Deux histoires d’inondation, à l’heure où de nombreuses communes ont une fois encore les pieds dans l’eau, et que le changement climatique, en renforçant des épisodes extrêmes, rendent de plus en plus fréquentes ces scènes de rivières qui débordent, de rues transformées en torrents, de maisons pleines d’eau… Dans le premier album une famille doit fuir une nuit de tempête et peine à trouver un abri. Dans l’autre, c’est le sauvetage de girafes piégées par une montée des eaux…

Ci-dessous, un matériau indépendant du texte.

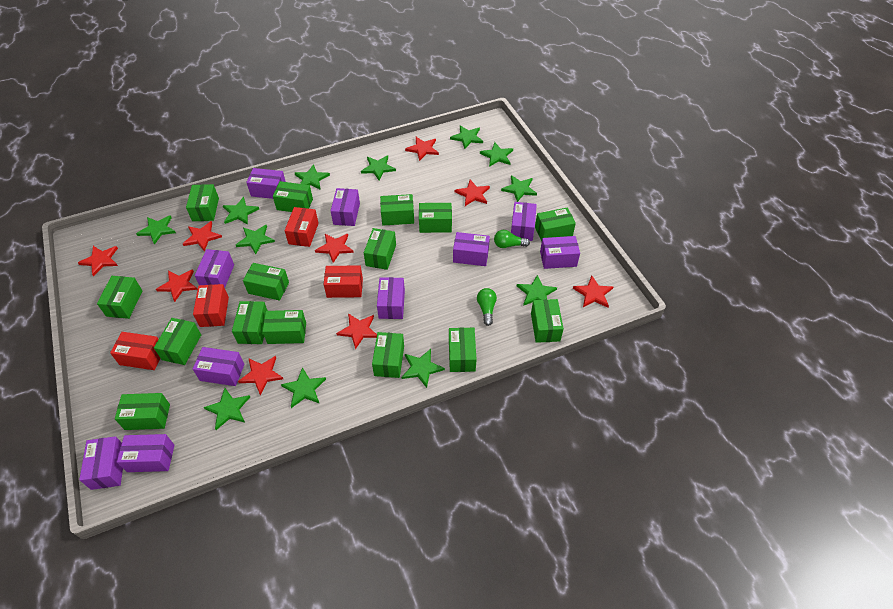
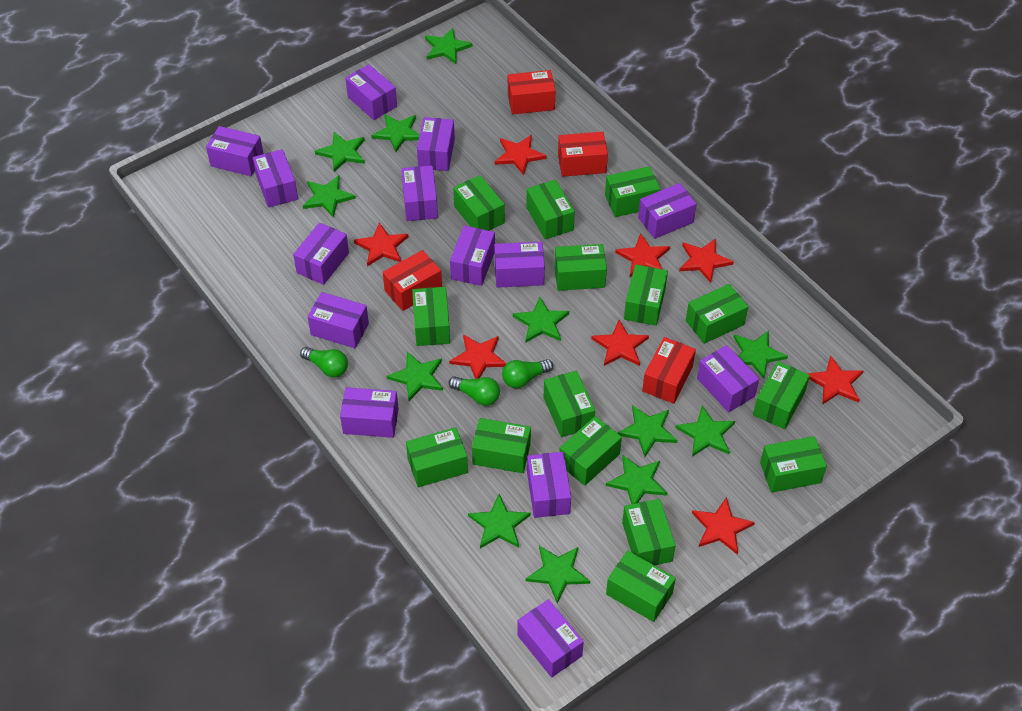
green light bulb: [477,288,497,326] [494,230,530,248] = 2 -> [300,347,348,377] [449,376,500,406] [502,359,553,388] = 3
purple box: [79,436,123,490] [117,434,174,472] [193,347,245,386] [195,249,234,288] [246,168,286,199] [331,188,360,226] [377,277,405,319] [453,232,490,266] [511,202,537,241] [540,236,580,269] = 10 -> [206,126,264,176] [253,149,298,208] [293,223,349,285] [308,292,369,348] [340,387,399,438] [345,64,397,120] [401,166,438,221] [417,117,455,171] [450,226,495,286] [494,242,545,288] [517,599,584,678] [527,452,571,518] [638,183,697,239] [697,345,759,412] = 14
red star: [78,246,118,276] [156,269,198,302] [183,221,222,252] [238,356,283,395] [315,234,354,263] [336,314,377,349] [405,137,439,161] [455,180,490,206] [573,276,613,308] = 9 -> [354,223,408,266] [449,334,507,379] [495,135,546,175] [591,320,649,366] [615,233,670,277] [679,239,734,283] [692,497,755,554] [808,355,863,405] = 8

L’inondation, d’Armelle Modéré, Ed. Actes Sud Jeunesse
« Ça s’est passé un soir d’orage. La pluie s’est mise à tomber, à tomber sans s’arrêter ». Lorsque l’eau s’est engouffrée dans les terriers, la famille Blaireau a sauté dans sa barque avec quelques affaires. Après une nuit secouée par les flots, lorsque le matin arrive et que la pluie s’arrête, force est de constater que Léa et ses parents n’ont plus de maison. Mais personne, alentour, n’ouvre sa porte pour leur permettre de se réchauffer. Alors que la famille s’installe dans la forêt devant un bon feu, une lueur dans la nuit, et un drôle d’animal apparaît. A leur recherche, il vient leur proposer de rejoindre un abri pour ceux qui ont fui l’inondation. Dans ce refuge improvisé la petite rencontre d’autres enfants qui ont eux aussi vécu différentes catastrophes, et qui vont s’occuper d’elle comme d’une petite sœur.
De bout en bout les illustrations colorées, la force et la douceur des personnages, rendent les mésaventures de cette famille « non désespérantes », même quand tout va mal ! Une histoire d’amitié, de solidarité, d’entraide lors de catastrophes naturelles. Grâce à la générosité, l’espoir peut renaître quand tout semble désespéré.
Une girafe, ça sourit, oui ! d’André Poulin, ill. Geneviève Desprès, Ed. Les 400 coups
En 2020, au Kenya, des pluies torrentielles ont transformé une presqu’île du lac Baringo, en île sur laquelle neuf girafes se retrouvent piégées. Sans nourriture, leur survie est compromise. Une opération de sauvetage est organisée : cet album en fait un récit poétique, avec des illustrations douces, centré sur la séparation d’un girafon avec sa mère. Chaque scène est commentée par trois vers, minimalistes, à la manière d’haïkus.
Ainsi le livre s’ouvre par la naissance du girafon présentée, sans majuscules : « tomber de haut / sous le soleil d’Afrique / venir au monde ». Un travail sur les mots qui s’accompagne d’un magnifique rendu sur les textures : herbes de la savane, surface de l’eau sous la pluie, rideau de l’orage sur le paysage, flots gris du lac sur lesquels glisse le radeau transportant les girafes… Sans grands effets, on comprend la difficulté du sauvetage, car transporter des animaux aussi grands sur des radeaux n’est pas aisé ! On est pleins d’empathie pour ce girafon séparé de sa mère le temps du sauvetage, et attendris par leurs retrouvailles qui donnent le sourire : une girafe, ça sourit, oui ! et nous aussi.